## Task data
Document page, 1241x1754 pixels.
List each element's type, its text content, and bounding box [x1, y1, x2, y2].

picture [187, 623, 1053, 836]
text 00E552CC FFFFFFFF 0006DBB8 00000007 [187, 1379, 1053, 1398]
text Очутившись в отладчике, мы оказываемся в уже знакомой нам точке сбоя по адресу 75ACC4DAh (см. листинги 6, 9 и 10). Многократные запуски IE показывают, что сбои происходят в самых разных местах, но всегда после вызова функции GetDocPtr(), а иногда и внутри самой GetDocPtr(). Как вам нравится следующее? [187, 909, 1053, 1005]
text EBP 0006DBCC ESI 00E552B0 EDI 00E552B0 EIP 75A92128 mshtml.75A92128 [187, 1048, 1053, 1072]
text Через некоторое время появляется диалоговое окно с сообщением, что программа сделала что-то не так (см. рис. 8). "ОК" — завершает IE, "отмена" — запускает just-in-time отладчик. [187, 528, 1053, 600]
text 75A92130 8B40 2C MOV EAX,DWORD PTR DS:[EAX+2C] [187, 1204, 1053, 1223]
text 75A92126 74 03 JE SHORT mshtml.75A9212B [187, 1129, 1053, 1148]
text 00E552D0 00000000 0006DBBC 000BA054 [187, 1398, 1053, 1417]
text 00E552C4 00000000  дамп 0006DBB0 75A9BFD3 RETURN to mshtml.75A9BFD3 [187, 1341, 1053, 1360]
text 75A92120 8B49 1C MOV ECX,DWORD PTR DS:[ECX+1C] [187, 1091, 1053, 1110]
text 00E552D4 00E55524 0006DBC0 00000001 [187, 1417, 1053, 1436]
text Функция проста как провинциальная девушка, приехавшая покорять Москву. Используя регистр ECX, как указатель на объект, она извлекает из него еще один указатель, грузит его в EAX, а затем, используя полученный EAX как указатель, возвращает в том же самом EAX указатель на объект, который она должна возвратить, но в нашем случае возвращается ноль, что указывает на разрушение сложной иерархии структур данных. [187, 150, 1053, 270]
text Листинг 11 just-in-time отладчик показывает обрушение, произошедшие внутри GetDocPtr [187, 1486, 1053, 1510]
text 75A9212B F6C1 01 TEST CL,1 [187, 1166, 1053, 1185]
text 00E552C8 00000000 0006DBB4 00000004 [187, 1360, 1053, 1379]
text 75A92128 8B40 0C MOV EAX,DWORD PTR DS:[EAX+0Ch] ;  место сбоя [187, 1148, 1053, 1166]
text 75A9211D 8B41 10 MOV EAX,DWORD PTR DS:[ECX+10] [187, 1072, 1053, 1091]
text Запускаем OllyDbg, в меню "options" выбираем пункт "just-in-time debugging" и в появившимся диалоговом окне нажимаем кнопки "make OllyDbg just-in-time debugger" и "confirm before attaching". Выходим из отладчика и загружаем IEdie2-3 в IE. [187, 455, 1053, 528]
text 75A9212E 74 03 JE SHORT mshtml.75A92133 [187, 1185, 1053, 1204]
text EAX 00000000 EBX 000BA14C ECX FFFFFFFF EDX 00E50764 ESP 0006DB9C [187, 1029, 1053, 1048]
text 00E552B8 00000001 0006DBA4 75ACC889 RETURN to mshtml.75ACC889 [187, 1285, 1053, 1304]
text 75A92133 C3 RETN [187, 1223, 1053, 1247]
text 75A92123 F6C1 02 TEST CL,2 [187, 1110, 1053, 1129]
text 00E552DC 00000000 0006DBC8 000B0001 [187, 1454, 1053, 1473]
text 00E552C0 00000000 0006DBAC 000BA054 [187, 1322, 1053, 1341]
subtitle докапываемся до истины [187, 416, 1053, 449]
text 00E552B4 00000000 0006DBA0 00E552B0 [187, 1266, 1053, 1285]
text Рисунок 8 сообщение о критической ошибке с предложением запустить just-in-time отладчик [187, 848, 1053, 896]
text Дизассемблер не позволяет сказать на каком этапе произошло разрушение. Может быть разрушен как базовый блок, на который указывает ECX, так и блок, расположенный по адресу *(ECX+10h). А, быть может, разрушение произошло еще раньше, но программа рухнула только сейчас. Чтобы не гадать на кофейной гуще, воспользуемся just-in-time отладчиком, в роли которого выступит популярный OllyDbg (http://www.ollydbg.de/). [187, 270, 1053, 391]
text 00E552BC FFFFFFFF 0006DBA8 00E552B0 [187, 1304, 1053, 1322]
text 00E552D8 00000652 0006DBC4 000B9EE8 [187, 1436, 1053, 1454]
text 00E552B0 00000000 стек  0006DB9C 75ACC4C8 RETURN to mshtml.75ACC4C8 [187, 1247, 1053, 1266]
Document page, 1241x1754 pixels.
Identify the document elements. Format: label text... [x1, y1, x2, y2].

## Brief
Gather every line of the listing above that contains the word "разрушение".

## Finished task
text Функция проста как провинциальная девушка, приехавшая покорять Москву. Используя регистр ECX, как указатель на объект, она извлекает из него еще один указатель, грузит его в EAX, а затем, используя полученный EAX как указатель, возвращает в том же самом EAX указатель на объект, который она должна возвратить, но в нашем случае возвращается ноль, что указывает на разрушение сложной иерархии структур данных. [187, 150, 1053, 270]
text Дизассемблер не позволяет сказать на каком этапе произошло разрушение. Может быть разрушен как базовый блок, на который указывает ECX, так и блок, расположенный по адресу *(ECX+10h). А, быть может, разрушение произошло еще раньше, но программа рухнула только сейчас. Чтобы не гадать на кофейной гуще, воспользуемся just-in-time отладчиком, в роли которого выступит популярный OllyDbg (http://www.ollydbg.de/). [187, 270, 1053, 391]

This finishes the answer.